* Entries supplied *
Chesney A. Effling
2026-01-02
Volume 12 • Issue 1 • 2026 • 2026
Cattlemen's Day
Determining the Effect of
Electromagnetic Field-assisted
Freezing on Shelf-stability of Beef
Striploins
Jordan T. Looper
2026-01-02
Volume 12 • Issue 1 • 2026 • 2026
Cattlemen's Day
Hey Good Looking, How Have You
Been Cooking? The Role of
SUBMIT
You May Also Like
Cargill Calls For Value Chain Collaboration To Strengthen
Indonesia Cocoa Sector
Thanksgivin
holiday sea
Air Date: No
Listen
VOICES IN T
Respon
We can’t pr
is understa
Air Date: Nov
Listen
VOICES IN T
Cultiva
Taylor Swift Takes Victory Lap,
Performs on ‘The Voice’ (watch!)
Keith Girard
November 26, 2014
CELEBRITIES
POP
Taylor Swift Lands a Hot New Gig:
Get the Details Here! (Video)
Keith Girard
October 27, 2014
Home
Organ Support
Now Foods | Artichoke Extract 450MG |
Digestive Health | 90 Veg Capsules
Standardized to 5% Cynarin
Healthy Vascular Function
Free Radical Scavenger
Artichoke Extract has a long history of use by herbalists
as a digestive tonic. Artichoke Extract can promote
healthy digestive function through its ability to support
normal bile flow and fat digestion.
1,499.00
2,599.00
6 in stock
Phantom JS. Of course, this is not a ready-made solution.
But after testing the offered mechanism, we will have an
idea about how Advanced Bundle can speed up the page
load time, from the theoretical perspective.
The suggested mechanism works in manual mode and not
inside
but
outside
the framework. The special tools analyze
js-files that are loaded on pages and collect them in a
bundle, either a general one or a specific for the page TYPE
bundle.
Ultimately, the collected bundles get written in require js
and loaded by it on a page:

---

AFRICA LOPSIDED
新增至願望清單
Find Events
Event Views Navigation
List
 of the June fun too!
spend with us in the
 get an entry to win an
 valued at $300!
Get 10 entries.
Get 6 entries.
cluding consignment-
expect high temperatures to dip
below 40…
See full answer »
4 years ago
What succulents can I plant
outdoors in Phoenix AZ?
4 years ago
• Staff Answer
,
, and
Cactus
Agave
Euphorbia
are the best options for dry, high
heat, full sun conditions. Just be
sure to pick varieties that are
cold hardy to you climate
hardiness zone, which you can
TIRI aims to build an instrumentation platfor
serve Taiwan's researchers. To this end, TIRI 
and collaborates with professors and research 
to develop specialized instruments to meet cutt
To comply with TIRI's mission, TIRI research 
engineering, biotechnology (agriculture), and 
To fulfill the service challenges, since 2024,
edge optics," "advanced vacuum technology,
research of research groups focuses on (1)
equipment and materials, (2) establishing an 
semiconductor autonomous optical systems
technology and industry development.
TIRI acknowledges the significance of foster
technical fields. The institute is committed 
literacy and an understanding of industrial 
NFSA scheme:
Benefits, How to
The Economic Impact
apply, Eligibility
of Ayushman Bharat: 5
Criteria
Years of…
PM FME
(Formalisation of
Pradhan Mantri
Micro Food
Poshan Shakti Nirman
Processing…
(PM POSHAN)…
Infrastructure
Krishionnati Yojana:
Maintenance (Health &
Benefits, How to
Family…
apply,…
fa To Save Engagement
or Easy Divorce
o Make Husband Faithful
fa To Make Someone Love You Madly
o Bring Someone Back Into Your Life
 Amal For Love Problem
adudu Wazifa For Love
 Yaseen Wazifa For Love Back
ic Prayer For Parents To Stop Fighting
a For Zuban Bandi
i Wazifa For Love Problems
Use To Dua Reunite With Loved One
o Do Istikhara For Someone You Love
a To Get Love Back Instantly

==

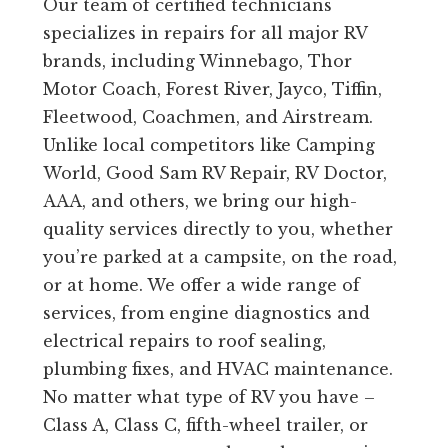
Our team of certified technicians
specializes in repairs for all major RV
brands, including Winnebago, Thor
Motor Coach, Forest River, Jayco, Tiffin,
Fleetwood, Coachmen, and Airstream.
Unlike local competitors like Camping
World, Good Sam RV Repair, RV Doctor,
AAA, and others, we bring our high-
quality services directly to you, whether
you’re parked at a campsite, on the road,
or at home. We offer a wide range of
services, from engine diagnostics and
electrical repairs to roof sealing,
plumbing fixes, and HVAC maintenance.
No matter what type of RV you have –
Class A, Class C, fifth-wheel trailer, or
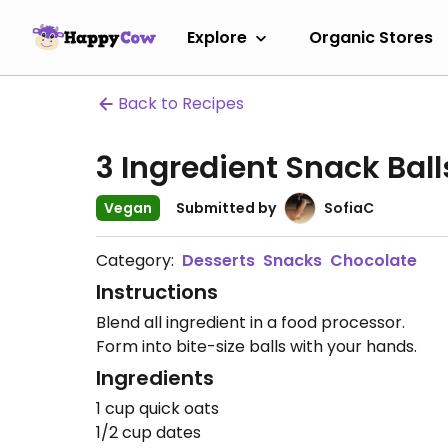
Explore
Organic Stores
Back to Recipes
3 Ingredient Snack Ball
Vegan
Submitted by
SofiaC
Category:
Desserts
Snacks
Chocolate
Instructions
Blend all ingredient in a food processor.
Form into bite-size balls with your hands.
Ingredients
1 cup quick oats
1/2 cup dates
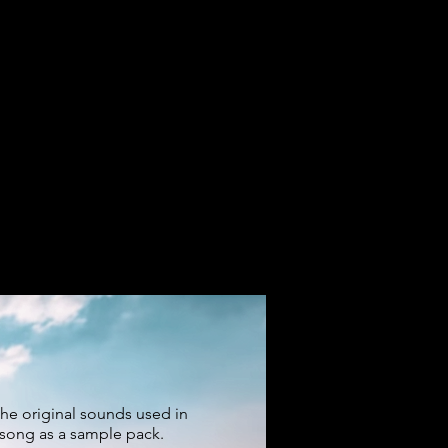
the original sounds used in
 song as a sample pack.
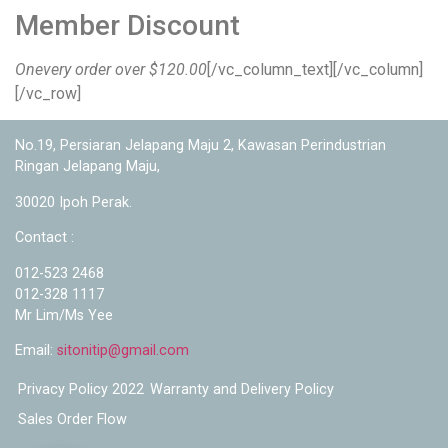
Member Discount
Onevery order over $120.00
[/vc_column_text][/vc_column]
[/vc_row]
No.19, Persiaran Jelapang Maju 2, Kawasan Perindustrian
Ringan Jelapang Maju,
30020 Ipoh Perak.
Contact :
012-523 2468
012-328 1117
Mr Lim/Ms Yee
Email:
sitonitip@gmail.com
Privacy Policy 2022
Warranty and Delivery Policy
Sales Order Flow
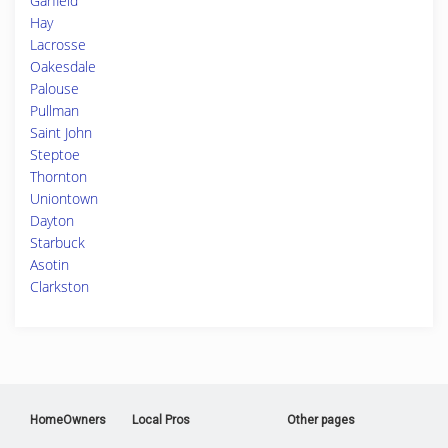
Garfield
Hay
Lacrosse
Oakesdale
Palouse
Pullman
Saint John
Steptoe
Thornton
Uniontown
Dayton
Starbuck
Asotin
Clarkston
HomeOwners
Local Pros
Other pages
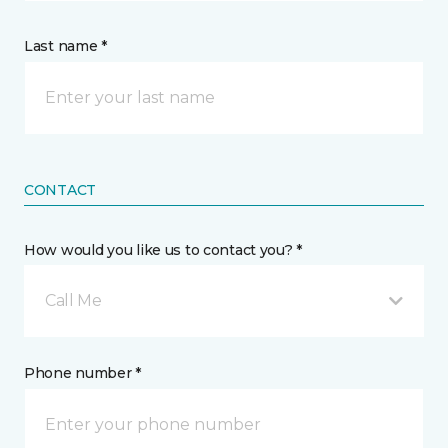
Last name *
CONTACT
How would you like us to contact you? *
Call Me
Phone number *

* Problem requirements *
Retype the entries above exactly, but only from the line containing "normal bile flow and fat digestion." through the line containing "the framework. The special tools analyze", both included.

* Task answer *
normal bile flow and fat digestion.
1,499.00
2,599.00
6 in stock
Phantom JS. Of course, this is not a ready-made solution.
But after testing the offered mechanism, we will have an
idea about how Advanced Bundle can speed up the page
load time, from the theoretical perspective.
The suggested mechanism works in manual mode and not
inside
but
outside
the framework. The special tools analyze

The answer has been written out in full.